### Kaynak metin

##############################

Yolların Başlangıcı’nda tanıma arzusu belirgin bir şekildedir. Butros için bilgi, Cebrail için para, Theodoros için papaz olmak bir başarı nesnesidir. Dede Butros için kendi topraklarında tutunma arzusu, Cebrail’in Küba’da hayal ettiği ticarî başarı girişimi kadar bir zorluğu beraberinde getirir. Bu durum, kendisini sorgulamasına ve zaman zaman hayalinden vazgeçmesine sebep olur:

“ Bir zamanlar Cennet gibi görürdüm Zahle’yi Şimdiyse dar geliyor taşı toprağı,

Tiksiniyorum, sürdüğüm yaşamdan, öğretmenlikten Kaçıp gidecek gibi oluyorum kimi zaman, koşarak, Birinden kaçar gibi, utanç içinde, yenik…”(2015,84).

Büyük amca Cebrail’in Küba’daki ticaret mücadelesinde belirginleşen tanıma uğraşısında Butros’a benzer bir bunalım yaşamadığı görülür. Cebrail, işlerini geliştirmek için Küba’da masonlar derneğine üye olur. Cemiyetin ihtiyacına uygun eşyalar satmaya başlar. Cebrail’de tanıma masonluğu kabul etmek yolunda gerçekleşir ve tanınma ümidini beraberinde getirir. Butros ise Lübnan’ın geriliğini sadece dinî ağırlıklı eğitim anlayışında görür. Kendi imkânlarıyla açtığı ilk karma ilkokulla Batı’yı, gelişmişliği, topraklarına getirecektir.

##############################

### Görev A
Kayıtlarda "shortInstrumentName" dizesini içeren satırların tümünü seçiniz.

### Kullanılacak kayıtlar
##############################

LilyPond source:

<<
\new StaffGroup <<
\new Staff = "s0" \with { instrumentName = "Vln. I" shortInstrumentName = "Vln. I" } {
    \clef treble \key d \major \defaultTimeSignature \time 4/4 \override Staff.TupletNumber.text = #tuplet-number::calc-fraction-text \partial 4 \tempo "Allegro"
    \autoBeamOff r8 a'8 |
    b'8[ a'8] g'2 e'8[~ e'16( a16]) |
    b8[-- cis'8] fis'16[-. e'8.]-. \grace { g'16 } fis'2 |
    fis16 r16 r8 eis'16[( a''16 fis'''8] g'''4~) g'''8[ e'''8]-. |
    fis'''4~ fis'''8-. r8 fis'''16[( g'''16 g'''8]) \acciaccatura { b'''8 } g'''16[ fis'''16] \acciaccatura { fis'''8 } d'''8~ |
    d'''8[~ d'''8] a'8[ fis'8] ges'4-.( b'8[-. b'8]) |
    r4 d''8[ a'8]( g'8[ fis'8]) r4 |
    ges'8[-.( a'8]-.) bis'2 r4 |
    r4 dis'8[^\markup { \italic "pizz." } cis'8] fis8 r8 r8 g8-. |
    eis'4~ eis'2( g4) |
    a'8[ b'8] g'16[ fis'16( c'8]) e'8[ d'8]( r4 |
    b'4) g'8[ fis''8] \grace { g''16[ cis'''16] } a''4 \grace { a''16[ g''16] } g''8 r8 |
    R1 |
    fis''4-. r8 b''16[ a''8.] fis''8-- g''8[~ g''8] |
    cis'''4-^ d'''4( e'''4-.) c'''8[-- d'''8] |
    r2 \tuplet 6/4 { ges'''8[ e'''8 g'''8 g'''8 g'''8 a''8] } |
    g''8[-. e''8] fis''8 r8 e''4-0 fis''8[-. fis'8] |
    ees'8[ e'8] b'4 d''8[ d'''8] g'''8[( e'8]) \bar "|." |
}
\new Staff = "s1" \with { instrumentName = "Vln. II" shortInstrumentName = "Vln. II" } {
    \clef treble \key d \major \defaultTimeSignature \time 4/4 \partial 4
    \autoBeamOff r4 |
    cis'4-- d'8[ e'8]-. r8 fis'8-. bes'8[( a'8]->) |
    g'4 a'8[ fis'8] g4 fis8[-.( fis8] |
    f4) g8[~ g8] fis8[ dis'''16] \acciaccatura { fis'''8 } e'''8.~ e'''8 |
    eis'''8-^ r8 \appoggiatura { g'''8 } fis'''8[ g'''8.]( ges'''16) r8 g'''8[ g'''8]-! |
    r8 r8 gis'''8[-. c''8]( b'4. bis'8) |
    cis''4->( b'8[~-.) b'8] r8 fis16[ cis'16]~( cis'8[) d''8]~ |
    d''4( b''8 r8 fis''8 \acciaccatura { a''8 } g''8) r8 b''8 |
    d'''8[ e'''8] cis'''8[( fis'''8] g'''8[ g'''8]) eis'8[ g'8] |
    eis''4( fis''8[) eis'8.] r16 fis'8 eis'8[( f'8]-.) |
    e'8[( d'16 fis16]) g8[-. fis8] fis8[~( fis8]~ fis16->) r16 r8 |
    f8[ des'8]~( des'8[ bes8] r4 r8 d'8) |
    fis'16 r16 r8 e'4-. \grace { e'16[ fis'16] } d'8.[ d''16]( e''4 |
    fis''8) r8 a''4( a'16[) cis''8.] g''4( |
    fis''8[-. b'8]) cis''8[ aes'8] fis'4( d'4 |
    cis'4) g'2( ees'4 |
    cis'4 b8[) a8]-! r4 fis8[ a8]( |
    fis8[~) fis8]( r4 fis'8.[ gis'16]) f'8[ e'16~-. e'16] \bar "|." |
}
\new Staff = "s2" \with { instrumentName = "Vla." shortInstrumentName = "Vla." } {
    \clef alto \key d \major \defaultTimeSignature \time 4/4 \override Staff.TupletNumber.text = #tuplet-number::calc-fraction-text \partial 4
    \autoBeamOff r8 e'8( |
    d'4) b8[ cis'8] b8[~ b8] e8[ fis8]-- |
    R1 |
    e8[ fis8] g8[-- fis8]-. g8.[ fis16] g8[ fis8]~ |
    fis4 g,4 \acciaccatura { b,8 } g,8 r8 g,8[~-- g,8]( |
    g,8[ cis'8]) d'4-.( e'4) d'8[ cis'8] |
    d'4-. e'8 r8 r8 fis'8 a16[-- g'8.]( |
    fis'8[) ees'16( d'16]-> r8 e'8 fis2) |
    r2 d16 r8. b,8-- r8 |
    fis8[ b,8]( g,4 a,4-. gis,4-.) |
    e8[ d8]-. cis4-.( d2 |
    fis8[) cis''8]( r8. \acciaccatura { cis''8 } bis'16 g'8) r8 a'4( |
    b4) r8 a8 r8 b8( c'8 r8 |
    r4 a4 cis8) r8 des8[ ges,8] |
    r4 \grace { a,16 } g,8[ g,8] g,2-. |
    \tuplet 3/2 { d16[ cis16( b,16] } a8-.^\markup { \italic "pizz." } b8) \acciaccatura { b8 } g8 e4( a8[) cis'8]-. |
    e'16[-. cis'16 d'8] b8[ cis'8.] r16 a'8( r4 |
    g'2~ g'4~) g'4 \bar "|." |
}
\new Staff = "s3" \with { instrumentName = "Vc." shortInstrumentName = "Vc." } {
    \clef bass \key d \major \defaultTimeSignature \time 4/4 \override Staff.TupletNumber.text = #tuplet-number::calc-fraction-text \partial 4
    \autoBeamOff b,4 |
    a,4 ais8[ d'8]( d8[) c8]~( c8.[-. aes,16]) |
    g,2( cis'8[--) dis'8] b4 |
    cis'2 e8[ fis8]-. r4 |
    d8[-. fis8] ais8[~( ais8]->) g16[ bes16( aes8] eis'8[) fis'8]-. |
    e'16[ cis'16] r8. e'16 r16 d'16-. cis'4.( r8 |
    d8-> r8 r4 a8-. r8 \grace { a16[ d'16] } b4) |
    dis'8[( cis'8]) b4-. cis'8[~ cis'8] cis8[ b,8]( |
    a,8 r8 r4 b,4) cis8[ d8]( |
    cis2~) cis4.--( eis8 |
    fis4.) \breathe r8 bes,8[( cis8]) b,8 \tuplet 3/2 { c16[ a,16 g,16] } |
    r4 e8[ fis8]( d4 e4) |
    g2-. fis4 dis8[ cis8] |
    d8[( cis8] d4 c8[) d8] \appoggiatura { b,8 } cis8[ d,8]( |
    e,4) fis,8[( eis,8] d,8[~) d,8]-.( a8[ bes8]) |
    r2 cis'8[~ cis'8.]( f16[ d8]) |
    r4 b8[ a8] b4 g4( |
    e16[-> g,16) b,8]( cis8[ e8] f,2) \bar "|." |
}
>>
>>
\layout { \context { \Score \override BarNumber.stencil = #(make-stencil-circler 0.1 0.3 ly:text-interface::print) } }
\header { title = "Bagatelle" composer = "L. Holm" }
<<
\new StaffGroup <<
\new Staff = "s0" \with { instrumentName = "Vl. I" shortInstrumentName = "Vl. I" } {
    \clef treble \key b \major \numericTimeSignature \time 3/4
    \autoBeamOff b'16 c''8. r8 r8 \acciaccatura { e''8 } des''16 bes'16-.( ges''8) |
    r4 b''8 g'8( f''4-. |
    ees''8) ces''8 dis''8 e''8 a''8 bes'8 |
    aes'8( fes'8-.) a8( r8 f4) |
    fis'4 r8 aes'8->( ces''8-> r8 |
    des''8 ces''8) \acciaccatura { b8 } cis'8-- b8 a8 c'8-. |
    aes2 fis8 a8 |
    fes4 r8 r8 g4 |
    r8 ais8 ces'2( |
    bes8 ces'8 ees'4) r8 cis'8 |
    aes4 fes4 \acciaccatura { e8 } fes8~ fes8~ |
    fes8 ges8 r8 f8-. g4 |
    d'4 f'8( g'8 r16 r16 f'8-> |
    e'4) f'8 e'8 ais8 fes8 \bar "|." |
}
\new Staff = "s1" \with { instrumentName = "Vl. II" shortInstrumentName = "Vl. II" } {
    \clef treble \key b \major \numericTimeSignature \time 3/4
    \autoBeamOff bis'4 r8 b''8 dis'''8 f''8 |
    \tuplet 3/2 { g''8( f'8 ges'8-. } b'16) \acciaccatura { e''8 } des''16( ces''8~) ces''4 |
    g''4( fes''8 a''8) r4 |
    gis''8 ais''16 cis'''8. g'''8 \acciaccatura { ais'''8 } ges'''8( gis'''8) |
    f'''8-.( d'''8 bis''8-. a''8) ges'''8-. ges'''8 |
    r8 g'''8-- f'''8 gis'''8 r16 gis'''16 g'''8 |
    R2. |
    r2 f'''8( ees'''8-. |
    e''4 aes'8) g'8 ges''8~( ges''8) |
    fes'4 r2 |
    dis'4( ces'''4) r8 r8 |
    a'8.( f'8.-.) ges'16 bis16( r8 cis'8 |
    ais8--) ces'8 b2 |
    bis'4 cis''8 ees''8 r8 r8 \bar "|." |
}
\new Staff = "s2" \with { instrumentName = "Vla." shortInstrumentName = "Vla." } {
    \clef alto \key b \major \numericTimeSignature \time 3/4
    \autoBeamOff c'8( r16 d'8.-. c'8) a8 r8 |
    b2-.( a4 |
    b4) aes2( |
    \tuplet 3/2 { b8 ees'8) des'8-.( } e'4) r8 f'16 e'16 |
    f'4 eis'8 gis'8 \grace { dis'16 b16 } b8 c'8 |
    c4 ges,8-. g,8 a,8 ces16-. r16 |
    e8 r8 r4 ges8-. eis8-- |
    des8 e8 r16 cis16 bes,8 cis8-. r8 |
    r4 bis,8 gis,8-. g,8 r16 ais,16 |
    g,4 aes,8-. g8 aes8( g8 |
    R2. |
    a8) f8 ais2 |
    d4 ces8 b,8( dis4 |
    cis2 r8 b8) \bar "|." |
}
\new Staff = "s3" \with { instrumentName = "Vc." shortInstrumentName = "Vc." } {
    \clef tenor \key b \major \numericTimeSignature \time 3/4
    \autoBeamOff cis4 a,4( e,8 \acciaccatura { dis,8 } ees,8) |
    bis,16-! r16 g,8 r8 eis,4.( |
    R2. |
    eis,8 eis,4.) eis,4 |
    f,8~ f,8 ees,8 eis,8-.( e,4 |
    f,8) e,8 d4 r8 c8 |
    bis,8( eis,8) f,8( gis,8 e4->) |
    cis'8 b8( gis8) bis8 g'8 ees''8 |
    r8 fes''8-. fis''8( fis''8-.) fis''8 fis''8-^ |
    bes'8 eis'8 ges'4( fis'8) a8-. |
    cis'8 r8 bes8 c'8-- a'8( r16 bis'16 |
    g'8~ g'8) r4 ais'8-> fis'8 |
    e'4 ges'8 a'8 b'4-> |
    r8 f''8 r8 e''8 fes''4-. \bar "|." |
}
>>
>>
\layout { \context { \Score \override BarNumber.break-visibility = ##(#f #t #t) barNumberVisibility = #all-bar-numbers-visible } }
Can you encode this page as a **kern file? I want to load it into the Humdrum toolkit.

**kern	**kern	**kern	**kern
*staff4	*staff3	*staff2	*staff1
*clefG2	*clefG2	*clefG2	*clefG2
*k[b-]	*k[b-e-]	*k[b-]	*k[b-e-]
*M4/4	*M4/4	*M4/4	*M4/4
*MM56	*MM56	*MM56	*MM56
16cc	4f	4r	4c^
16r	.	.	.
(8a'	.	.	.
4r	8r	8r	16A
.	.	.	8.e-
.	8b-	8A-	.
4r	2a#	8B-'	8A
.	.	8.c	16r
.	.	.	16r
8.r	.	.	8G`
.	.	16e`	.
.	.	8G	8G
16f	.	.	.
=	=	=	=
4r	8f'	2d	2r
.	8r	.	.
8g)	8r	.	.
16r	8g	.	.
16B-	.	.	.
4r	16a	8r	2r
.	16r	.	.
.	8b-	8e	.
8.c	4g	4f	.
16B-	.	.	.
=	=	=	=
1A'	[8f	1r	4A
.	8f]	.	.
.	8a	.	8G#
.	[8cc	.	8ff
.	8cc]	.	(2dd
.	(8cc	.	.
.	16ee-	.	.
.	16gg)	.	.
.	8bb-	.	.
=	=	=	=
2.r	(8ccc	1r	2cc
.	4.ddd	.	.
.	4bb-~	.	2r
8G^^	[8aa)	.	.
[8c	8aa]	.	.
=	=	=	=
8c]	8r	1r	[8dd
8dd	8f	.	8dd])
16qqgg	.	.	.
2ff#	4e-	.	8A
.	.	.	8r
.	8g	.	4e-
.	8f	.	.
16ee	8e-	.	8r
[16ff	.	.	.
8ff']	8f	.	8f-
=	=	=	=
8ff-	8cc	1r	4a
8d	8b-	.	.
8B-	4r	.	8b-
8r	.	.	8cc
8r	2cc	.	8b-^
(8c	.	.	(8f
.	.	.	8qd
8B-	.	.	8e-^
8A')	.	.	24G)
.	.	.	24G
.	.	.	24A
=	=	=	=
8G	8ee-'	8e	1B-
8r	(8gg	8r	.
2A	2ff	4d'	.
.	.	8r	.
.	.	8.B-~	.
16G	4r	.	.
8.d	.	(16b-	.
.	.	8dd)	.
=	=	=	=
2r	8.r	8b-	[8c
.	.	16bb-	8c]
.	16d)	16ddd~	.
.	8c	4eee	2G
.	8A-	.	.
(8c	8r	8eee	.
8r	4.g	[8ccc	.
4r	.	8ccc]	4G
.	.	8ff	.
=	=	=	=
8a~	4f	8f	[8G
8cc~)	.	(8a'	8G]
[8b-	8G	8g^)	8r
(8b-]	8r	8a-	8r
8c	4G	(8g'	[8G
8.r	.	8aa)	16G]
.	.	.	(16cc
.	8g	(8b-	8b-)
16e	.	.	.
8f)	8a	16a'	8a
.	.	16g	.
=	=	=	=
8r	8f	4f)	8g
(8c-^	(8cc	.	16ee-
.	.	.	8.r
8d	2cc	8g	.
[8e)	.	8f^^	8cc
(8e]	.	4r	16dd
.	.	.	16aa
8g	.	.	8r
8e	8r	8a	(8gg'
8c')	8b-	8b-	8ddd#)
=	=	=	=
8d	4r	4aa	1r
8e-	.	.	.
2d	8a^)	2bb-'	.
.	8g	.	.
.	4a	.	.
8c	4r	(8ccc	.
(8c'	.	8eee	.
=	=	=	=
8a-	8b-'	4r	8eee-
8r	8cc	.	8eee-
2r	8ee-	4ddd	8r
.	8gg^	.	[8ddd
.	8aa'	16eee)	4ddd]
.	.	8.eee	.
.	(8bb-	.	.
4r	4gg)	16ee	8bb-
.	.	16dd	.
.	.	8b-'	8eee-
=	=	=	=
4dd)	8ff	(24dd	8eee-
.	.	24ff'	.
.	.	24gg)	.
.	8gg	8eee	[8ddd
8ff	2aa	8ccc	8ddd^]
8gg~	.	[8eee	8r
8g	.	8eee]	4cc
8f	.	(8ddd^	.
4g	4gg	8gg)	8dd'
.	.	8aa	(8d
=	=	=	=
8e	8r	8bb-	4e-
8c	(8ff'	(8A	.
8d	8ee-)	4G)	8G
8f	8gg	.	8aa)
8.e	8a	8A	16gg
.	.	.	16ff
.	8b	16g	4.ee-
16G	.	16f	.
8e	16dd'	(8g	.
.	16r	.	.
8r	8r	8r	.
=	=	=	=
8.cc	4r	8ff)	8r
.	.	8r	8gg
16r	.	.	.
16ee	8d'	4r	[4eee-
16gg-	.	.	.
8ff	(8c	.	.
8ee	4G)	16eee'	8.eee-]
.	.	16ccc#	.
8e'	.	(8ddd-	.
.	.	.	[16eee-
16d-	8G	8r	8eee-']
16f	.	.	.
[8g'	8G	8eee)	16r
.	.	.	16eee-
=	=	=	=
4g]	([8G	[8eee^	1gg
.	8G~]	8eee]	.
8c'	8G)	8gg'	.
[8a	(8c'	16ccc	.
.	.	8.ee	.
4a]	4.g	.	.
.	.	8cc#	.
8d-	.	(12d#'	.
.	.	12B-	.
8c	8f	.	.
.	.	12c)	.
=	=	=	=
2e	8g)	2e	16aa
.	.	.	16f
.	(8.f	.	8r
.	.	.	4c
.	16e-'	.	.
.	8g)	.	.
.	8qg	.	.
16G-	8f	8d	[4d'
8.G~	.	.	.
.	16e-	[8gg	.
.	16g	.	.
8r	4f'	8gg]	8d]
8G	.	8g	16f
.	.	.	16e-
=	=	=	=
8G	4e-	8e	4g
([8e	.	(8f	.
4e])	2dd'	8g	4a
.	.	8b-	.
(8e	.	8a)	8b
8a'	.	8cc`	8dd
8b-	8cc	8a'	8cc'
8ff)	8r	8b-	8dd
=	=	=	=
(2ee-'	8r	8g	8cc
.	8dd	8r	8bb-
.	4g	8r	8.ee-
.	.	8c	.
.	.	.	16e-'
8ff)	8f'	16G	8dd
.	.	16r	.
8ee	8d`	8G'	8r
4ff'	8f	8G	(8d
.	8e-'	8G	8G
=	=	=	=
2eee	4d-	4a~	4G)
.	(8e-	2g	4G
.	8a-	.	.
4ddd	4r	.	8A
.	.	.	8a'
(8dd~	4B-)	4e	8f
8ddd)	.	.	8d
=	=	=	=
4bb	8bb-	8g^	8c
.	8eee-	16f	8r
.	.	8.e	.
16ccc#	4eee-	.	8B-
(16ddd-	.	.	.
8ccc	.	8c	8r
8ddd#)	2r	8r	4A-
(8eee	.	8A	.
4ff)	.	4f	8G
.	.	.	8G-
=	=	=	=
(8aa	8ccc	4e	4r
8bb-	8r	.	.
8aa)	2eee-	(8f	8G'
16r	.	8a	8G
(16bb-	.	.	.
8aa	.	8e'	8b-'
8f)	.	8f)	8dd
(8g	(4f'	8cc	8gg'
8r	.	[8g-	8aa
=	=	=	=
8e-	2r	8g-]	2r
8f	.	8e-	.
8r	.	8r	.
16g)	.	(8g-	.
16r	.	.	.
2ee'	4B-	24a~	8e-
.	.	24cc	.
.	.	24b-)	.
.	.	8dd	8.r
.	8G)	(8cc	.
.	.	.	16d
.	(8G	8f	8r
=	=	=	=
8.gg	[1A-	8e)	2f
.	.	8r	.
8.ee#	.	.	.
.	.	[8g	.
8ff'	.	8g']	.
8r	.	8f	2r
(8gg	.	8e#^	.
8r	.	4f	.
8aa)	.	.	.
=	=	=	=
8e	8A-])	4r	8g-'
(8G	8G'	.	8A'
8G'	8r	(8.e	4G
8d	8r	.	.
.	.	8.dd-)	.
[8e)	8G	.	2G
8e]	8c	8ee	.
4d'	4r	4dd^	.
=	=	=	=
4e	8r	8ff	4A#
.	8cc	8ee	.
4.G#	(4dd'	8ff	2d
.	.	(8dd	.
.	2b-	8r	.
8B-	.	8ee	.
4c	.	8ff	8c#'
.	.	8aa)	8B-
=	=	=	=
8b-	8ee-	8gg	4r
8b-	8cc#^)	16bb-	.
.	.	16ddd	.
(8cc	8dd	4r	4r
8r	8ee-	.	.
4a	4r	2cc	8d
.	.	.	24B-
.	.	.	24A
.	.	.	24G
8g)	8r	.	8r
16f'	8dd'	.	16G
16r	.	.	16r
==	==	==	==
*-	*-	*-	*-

##############################

### Görev B
Yolların Başlangıcı üzerine olan metinde adı geçen kişileri sıralayınız.

### Yanıt A
\new Staff = "s0" \with { instrumentName = "Vln. I" shortInstrumentName = "Vln. I" } {
\new Staff = "s1" \with { instrumentName = "Vln. II" shortInstrumentName = "Vln. II" } {
\new Staff = "s2" \with { instrumentName = "Vla." shortInstrumentName = "Vla." } {
\new Staff = "s3" \with { instrumentName = "Vc." shortInstrumentName = "Vc." } {
\new Staff = "s0" \with { instrumentName = "Vl. I" shortInstrumentName = "Vl. I" } {
\new Staff = "s1" \with { instrumentName = "Vl. II" shortInstrumentName = "Vl. II" } {
\new Staff = "s2" \with { instrumentName = "Vla." shortInstrumentName = "Vla." } {
\new Staff = "s3" \with { instrumentName = "Vc." shortInstrumentName = "Vc." } {

### Yanıt B
Butros, Cebrail, Theodoros